Xi: Strong China-Eritrea ties part of keeping peace in Horn of Africa
By Joe Cash
BEIJING (Reuters) -Chinese President Xi Jinping said on Monday strong China-Eritrea relations were key to bolstering peace in the Horn of Africa region and pursuing mutually beneficial development, speaking at a meeting in Beijing with his Eritrean counterpart.
Eritrea has strategic importance for China given its location on the Red Sea, one of the world's key shipping corridors with access to both to the Suez Canal and Europe to the north and the Indian Ocean to the southeast.
Eritrea, a reclusive country that won independence from Ethiopia in 1993 after a long war, also shares a border with tiny Djibouti, where the Chinese military set up its first overseas naval base in 2017.
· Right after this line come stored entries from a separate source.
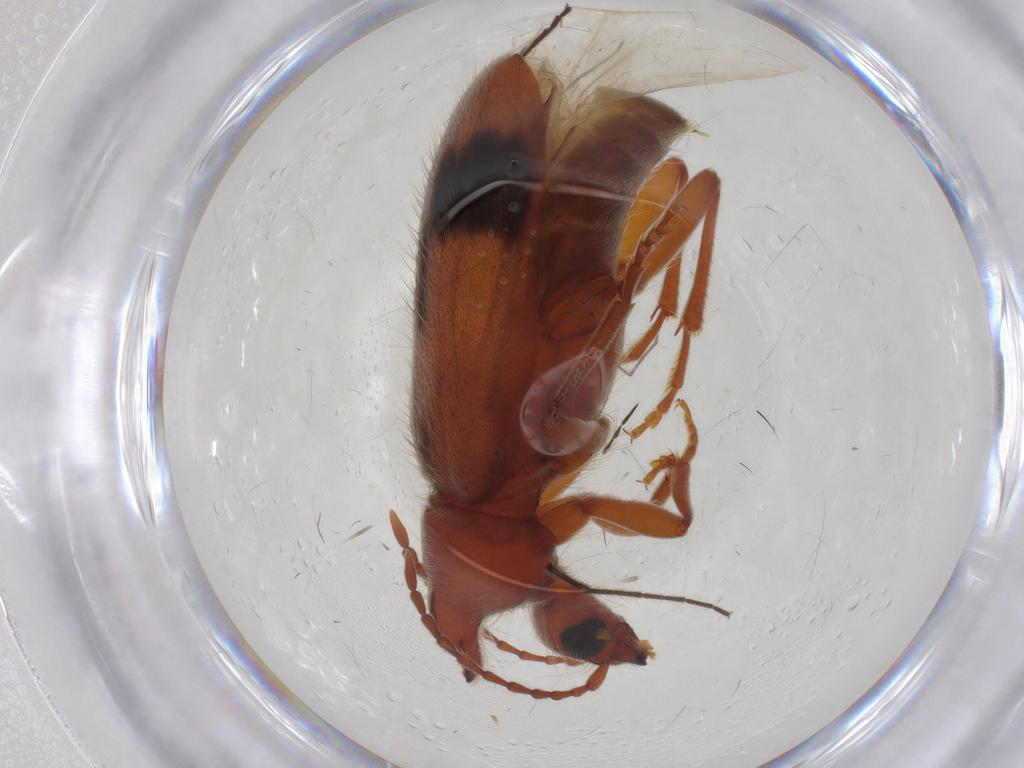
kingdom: Animalia
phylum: Arthropoda
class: Insecta
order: Coleoptera
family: Anthicidae
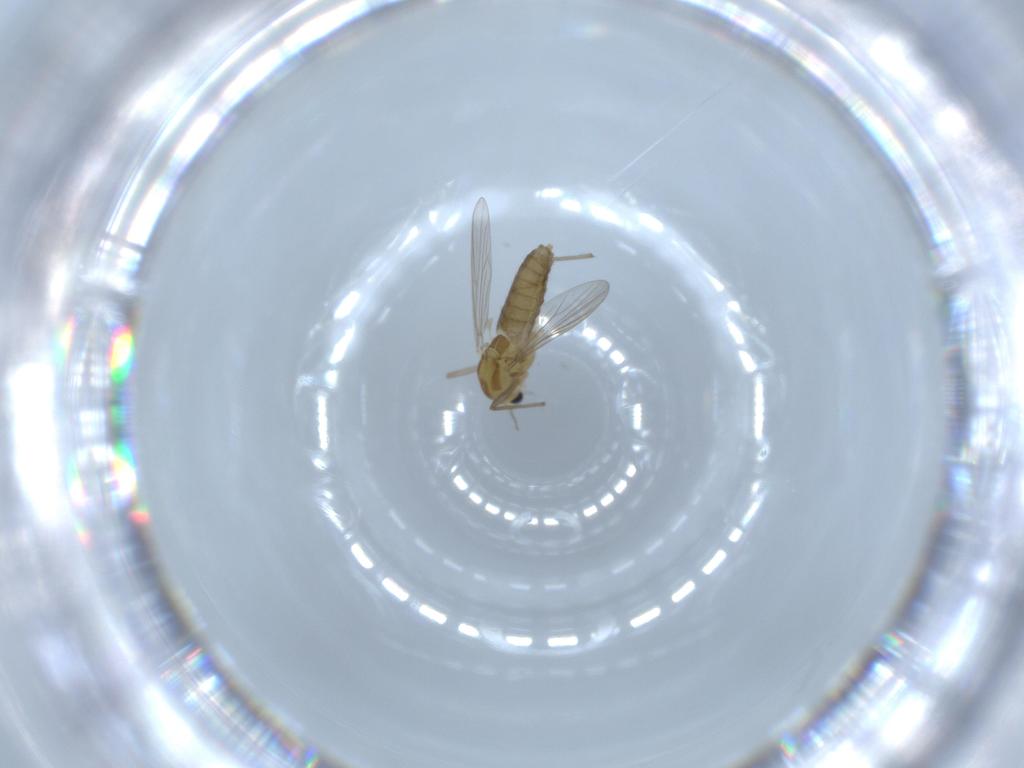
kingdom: Animalia
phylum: Arthropoda
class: Insecta
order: Diptera
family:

Xi, speaking to Eritrean President Isaias Afwerki in Beijing's Great Hall of the People after a guard of honour ceremony in Tiananmen Square, said China and Eritrea "share a deep bond of friendship (in) an uncertain and unstable world".
"A strong China-Eritrea relationship is not only in line with the common and long-term interests of both countries, but also for maintaining regional peace," Xi said.
Last year China named senior diplomat Xue Bing to a newly created post of special envoy for the Horn of Africa, a geopolitically sensitive, conflict-wracked region where Beijing has significant investments and, along with ally Russia, has been competing with Western powers for influence.
Isaias described how he first came to China for military training in 1967, a "momentous time, when China was at the apex of the Cultural Revolution, when bilateral ties between China and the former Soviet Union had disappeared ... and at a historical juncture, when China first tested the atomic bomb".
At a separate meeting earlier on Monday with Chinese Premier Li Qiang, Isaias praised what he called Chinese "contributions to transform the world order into a more just and fair relationship among peoples and nations".
Chinese state media earlier in the day quote Xi as saying Beijing "is willing to work with Eritrea to promote mutually beneficial cooperation and development.
"The Chinese side encourages and supports Chinese-funded enterprises to invest in Eritrea, and is willing to discuss strengthening infrastructure construction, cooperation in telecommunications, agriculture, mining, fisheries, and other fields," Chinese state television said.
Western groups have accused Eritrea of myriad human rights abuses under Isaias' 30-year-old rule, including indefinite conscription of men and unmarried women into military or government service since a 1998-2000 border war with Ethiopia.
Officials in Asmara routinely deny such accusations.
In March, Eritrea's foreign ministry called a U.S. State Department ruling that its military had committed war crimes in a two-year conflict in Ethiopia's northern Tigray region "unsubstantiated and defamatory".